Figure 4. ExoHA-tagged TRPC3 cation channels are sensitive to anti-HA antibody

(A) Representative time course of carbachol (CCh; 200 μM)-induced current recorded at −70 mV in an HEK-TSA cell transfected to express exoHA–TRPC3. Experiments were performed with cells pre-incubated for 30 min in the presence or absence of anti-HA antibody (1:200). (B) Comparison of carbachol-induced current densities measured at −70 mV in exoHA–TRPC3-expressing cells after pre-incubation in the absence and presence of anti-HA antibody. Values represent the means±S.E.M. (n=6–8). The asterisk denotes significant difference versus control.

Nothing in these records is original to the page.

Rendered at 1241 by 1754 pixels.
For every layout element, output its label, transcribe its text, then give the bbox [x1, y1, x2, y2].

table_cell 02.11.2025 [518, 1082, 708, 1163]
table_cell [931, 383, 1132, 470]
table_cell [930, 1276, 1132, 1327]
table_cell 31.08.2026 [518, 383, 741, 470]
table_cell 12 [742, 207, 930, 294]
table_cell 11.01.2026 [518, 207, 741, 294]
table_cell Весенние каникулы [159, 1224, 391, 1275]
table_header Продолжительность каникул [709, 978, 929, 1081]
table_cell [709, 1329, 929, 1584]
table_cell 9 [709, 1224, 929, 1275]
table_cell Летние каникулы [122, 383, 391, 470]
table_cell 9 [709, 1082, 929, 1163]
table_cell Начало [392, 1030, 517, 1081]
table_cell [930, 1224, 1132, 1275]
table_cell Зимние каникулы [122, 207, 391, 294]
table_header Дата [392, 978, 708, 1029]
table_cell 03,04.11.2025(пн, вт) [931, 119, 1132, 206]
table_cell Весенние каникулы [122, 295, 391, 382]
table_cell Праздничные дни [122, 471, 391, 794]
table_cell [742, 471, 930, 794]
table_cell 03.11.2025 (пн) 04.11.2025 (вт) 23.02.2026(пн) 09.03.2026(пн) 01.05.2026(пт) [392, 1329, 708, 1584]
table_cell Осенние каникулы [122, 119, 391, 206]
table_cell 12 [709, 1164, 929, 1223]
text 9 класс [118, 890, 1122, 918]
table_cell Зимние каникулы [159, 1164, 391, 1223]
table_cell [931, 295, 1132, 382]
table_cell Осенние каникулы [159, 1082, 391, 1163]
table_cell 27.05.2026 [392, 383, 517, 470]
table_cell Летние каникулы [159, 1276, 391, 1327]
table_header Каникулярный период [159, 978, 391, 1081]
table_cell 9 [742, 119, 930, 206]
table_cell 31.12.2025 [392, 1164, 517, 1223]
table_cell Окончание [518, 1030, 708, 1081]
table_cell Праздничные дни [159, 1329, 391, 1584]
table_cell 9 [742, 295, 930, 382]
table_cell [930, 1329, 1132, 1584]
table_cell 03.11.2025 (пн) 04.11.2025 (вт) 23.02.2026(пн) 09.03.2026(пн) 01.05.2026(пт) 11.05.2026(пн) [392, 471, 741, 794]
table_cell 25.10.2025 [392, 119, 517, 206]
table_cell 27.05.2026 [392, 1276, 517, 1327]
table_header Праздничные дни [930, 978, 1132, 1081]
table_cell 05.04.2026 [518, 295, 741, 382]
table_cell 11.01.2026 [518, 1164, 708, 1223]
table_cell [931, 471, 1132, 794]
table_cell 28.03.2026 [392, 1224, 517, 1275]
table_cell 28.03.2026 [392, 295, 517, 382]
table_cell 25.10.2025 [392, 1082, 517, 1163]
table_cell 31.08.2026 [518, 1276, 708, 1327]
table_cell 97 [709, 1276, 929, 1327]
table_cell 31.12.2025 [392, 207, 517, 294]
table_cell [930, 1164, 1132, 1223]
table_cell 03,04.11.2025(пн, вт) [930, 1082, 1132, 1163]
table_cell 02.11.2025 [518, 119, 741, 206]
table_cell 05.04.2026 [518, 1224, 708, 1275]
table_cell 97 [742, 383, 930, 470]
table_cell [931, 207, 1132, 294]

Figure 5. Cholesterol-induced TRPC3-mediated currents in exoHA-tagged TRPC3-expressing cells are sensitive to anti-HA antibody

Shown are mean carbachol- and cholesterol-induced current densities recorded in T3-9 cells transiently transfected with exoHA-tagged TRPC3. Responses in T3-9 wild-type cells are shown for comparison. The cells were kept in Ca²⁺-free solution when stimulated with carbachol, and in Ca²⁺-containing solution when challenged by acute administration of cholesterol-saturated MβCD. Carbachol- and cholesterol-mediated conductances in T3-9 cells transiently transfected with exoHA-tagged TRPC3 were significantly inhibited by pre-incubation with anti-HA antibody (1:200, 30 min), while carbachol-induced currents in T3-9 cells were not affected by anti-HA antibody. Values represent the means±S.E.M. (n=7–10). Asterisks denote significant differences versus carbachol- and cholesterol-induced conductance in the absence of antibody.

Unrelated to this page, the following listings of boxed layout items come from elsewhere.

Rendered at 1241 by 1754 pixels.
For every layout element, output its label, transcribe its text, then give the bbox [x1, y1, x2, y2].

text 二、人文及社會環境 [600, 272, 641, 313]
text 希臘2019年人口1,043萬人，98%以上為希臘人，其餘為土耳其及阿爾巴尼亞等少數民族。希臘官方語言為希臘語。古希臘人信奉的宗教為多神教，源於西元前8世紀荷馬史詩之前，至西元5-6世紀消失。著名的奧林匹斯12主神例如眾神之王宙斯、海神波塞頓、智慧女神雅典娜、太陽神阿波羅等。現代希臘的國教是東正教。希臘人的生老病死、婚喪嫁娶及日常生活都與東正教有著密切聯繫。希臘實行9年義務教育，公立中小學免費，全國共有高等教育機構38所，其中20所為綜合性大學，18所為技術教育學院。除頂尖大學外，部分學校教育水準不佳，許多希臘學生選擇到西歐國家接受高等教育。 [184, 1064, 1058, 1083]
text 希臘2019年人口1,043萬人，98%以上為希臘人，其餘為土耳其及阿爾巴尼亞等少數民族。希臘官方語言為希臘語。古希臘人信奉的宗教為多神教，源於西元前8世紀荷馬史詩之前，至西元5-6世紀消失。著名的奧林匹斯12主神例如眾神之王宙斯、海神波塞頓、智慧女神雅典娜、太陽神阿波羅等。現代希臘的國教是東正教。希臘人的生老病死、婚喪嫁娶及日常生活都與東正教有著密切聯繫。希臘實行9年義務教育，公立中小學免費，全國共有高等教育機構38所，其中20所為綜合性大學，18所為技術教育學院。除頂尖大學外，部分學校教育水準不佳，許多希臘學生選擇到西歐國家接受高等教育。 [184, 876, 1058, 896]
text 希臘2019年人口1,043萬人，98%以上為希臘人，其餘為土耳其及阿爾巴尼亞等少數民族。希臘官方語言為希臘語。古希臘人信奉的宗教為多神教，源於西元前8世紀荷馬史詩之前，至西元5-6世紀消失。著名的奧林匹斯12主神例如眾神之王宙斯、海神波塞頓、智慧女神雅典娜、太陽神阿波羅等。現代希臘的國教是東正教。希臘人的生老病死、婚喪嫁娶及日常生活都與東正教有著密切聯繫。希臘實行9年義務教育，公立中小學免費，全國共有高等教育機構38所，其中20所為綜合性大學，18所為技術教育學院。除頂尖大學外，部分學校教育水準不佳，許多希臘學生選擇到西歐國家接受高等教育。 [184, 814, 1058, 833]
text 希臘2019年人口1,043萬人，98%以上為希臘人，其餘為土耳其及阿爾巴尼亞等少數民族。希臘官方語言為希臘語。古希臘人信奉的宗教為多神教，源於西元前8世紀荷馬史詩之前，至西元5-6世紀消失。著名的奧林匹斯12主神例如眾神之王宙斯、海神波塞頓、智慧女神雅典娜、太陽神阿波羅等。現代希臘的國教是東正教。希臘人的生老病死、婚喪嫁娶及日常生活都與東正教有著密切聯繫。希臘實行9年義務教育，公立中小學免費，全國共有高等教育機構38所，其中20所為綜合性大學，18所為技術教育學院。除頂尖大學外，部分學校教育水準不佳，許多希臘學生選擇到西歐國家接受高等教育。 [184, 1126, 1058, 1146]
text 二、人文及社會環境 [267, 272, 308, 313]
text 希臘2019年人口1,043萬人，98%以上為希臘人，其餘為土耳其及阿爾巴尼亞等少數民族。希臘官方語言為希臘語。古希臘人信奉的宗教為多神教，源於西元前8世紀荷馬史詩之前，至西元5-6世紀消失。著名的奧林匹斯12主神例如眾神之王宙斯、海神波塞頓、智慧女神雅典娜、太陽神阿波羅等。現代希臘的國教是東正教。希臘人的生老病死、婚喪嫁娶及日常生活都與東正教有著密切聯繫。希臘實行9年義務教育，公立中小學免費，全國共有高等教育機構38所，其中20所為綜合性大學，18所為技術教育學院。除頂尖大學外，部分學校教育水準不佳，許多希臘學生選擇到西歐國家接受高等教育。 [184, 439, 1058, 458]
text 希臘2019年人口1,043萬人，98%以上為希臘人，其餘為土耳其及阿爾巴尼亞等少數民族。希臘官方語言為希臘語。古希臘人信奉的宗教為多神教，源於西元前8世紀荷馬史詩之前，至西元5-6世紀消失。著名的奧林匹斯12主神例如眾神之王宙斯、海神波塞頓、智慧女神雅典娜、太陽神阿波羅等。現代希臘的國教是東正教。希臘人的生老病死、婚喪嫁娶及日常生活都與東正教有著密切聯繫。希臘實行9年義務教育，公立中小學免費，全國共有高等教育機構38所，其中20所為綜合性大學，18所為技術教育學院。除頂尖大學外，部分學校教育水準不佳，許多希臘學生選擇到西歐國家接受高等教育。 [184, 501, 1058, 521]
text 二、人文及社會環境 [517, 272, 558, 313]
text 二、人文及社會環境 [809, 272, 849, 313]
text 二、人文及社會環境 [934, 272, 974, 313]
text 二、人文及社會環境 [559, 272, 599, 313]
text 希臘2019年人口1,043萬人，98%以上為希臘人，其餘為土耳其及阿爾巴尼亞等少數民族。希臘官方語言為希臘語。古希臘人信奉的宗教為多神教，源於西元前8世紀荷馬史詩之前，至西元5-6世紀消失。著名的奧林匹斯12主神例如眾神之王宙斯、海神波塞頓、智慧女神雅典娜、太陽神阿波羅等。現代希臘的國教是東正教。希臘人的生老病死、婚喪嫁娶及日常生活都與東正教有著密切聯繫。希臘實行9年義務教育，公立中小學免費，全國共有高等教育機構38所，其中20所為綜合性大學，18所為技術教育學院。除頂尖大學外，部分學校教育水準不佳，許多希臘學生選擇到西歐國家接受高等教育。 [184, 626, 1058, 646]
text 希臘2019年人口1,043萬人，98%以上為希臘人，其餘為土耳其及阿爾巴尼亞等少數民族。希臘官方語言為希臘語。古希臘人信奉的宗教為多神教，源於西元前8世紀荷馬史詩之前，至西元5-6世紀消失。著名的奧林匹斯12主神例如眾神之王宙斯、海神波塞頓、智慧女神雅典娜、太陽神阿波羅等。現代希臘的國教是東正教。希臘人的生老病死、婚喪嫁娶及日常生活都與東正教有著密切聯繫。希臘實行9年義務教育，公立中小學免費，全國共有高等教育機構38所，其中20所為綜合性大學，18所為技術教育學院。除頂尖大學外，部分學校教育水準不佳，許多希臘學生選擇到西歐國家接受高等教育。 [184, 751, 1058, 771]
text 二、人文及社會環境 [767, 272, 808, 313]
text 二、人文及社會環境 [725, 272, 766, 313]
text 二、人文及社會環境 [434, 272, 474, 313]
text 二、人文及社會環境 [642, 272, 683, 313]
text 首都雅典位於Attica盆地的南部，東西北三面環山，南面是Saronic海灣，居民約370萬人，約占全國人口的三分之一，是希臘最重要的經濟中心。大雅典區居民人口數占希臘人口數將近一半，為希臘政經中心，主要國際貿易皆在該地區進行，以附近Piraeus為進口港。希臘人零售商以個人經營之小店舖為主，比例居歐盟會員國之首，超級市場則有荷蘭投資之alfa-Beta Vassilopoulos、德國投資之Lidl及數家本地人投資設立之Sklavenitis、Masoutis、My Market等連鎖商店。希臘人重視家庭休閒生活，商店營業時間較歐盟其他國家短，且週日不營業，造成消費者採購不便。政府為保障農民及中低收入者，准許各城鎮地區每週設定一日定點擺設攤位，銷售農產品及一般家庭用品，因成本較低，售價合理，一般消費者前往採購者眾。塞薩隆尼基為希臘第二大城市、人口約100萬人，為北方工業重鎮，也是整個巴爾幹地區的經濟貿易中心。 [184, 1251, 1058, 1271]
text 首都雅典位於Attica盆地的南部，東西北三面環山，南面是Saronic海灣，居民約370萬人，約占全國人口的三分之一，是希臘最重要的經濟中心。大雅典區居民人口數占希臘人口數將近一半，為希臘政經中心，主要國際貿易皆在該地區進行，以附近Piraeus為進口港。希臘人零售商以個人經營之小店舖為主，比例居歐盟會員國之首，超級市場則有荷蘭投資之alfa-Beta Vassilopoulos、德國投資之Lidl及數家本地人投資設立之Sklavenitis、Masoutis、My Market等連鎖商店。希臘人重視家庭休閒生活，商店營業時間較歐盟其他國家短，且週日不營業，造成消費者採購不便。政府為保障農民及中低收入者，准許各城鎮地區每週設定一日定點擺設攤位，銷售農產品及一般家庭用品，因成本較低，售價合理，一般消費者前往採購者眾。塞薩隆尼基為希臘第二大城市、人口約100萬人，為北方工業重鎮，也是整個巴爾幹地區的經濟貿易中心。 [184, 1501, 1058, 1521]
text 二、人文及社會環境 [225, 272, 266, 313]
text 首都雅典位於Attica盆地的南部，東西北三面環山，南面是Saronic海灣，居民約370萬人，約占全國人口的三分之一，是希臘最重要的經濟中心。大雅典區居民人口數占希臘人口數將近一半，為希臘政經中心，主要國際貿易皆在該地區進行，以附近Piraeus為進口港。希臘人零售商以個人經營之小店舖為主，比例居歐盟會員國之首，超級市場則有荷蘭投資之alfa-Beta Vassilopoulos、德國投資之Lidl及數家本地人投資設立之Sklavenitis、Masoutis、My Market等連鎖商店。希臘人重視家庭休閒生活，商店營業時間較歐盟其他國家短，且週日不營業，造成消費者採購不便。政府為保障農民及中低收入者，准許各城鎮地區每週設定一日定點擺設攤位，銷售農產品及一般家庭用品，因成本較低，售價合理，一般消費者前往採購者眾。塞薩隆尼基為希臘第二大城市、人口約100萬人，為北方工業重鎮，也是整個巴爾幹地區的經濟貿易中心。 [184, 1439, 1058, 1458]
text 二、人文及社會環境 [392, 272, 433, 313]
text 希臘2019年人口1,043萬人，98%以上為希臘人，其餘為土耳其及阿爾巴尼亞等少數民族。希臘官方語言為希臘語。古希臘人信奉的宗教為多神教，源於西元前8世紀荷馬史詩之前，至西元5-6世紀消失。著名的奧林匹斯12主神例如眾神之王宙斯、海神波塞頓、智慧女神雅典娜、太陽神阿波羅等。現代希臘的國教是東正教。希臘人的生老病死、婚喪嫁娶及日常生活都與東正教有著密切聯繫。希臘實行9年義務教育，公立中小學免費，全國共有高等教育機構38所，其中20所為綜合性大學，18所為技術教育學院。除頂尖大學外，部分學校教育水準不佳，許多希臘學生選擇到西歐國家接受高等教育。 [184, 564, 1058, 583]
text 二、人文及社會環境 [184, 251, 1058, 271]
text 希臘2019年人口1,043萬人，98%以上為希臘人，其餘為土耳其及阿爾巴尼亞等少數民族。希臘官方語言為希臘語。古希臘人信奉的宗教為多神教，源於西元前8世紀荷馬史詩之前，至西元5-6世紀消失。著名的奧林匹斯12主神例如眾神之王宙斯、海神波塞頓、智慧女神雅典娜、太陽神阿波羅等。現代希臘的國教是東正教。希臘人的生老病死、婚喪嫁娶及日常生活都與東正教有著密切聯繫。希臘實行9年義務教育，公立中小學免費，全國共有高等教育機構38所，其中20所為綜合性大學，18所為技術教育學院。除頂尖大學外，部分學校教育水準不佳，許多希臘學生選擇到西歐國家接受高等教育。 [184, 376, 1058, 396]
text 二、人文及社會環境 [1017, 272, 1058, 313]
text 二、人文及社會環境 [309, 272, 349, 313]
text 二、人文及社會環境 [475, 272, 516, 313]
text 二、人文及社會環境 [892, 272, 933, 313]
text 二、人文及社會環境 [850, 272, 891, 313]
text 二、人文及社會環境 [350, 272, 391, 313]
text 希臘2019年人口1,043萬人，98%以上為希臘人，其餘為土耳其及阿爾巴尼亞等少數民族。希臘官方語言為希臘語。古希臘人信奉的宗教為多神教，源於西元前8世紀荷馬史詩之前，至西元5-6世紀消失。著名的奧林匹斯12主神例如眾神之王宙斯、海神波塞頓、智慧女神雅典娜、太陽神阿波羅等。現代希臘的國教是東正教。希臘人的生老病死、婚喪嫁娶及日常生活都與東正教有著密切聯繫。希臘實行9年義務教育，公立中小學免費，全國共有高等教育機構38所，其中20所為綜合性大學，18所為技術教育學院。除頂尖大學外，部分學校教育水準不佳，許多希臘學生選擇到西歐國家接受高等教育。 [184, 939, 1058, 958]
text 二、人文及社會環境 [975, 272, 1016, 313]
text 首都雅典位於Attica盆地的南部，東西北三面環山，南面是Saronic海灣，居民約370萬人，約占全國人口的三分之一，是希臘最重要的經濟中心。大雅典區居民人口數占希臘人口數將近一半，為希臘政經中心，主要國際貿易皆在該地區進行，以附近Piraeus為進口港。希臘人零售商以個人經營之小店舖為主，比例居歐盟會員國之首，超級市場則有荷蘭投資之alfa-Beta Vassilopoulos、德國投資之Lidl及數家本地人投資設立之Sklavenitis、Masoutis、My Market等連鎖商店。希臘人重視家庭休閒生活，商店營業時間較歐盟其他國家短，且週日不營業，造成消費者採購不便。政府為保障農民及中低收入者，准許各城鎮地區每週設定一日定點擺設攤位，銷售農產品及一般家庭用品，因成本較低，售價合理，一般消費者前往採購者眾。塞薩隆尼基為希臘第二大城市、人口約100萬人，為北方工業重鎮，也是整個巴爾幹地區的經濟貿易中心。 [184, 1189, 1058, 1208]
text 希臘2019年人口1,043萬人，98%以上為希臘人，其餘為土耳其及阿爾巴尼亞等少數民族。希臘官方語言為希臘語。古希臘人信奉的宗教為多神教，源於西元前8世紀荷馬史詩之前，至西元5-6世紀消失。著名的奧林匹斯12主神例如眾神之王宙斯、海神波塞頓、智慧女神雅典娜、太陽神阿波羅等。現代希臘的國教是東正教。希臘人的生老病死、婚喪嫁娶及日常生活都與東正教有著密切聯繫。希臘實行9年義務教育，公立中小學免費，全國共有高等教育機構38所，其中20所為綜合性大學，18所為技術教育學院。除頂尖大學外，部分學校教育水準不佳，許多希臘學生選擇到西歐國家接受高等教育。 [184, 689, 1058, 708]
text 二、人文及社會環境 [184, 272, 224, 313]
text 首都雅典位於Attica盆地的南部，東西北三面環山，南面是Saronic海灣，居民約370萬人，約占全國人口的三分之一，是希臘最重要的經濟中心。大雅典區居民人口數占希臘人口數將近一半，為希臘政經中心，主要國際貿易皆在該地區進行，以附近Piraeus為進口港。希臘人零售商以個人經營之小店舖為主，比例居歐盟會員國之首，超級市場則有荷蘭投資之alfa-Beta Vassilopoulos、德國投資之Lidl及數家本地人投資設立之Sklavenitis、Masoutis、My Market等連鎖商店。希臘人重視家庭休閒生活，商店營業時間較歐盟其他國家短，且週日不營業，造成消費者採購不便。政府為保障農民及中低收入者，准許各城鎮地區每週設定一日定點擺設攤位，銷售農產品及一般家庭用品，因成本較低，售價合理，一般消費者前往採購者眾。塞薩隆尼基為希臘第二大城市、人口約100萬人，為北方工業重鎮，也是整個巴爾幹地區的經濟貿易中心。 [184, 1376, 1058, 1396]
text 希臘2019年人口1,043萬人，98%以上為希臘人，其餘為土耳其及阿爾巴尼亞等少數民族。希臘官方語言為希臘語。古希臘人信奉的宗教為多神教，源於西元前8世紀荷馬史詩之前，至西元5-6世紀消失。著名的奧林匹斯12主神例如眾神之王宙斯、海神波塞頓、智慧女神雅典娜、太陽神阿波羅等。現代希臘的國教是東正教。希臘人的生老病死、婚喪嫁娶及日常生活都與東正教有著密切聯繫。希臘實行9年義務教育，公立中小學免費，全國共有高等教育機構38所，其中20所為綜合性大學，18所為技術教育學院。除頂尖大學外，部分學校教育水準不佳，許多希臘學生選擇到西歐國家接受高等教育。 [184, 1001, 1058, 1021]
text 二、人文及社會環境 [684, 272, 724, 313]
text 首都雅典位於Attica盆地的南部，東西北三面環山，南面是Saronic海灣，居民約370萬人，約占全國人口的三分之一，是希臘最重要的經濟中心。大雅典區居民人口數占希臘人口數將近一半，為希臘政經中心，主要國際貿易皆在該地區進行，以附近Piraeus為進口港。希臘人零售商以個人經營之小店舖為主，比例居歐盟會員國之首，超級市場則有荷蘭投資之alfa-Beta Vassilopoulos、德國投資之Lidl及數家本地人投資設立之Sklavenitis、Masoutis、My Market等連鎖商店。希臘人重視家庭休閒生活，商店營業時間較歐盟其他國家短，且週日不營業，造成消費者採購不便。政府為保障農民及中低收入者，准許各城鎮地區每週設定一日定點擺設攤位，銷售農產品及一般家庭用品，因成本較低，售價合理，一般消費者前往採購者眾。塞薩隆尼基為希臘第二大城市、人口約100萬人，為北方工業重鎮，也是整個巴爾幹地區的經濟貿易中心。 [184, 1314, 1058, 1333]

Figure 6. Effects of carbachol and cholesterol on plasma membrane presentation of TRPC3 and analysis of the effects of BFA on membrane presentation and function of TRPC3

(A) T3-9 cells were either stimulated with carbachol (CCh; 200 μM, 1 min) in Ca²⁺-free buffer or incubated with FCS-free DMEM containing cholesterol–MβCD (10 mM, 45 min), or with FCS-free DMEM containing cholesterol–MβCD subsequent to a pre-incubation with BFA (10 μg/ml, 60 min). HA–TRPC3 abundance in total lysates (150 μg; input) and biotinylated fractions (PM, plasma membrane fraction) was measured by immunoblotting with anti-HA antibody. Results are representative of three individual experiments. (B) Statistical analysis of the TRPC3 immunoreactivity detected in biotinylated fractions of controls, in cells after stimulation with carbachol or cholesterol and in BFA-treated cells stimulated with cholesterol (BFA+cholesterol). * Indicate values that are significantly different from control; ** indicates significant difference versus cholesterol stimulation. (C) Inhibition of cholesterol-induced Ca²⁺ signalling by BFA. Representative traces of Ca²⁺-sensitive fura 2/AM fluorescence ratios (F_340/380) recorded in TRPC3-overexpressing HEK-293 cells pre-incubated in FCS-free medium in the absence (control; ●) or presence (△) of cholesterol–MβCD (10 mM, 45 min) subsequent to pre-incubation with BFA (10 μg/ml, 60 min) (BFA, filled triangles).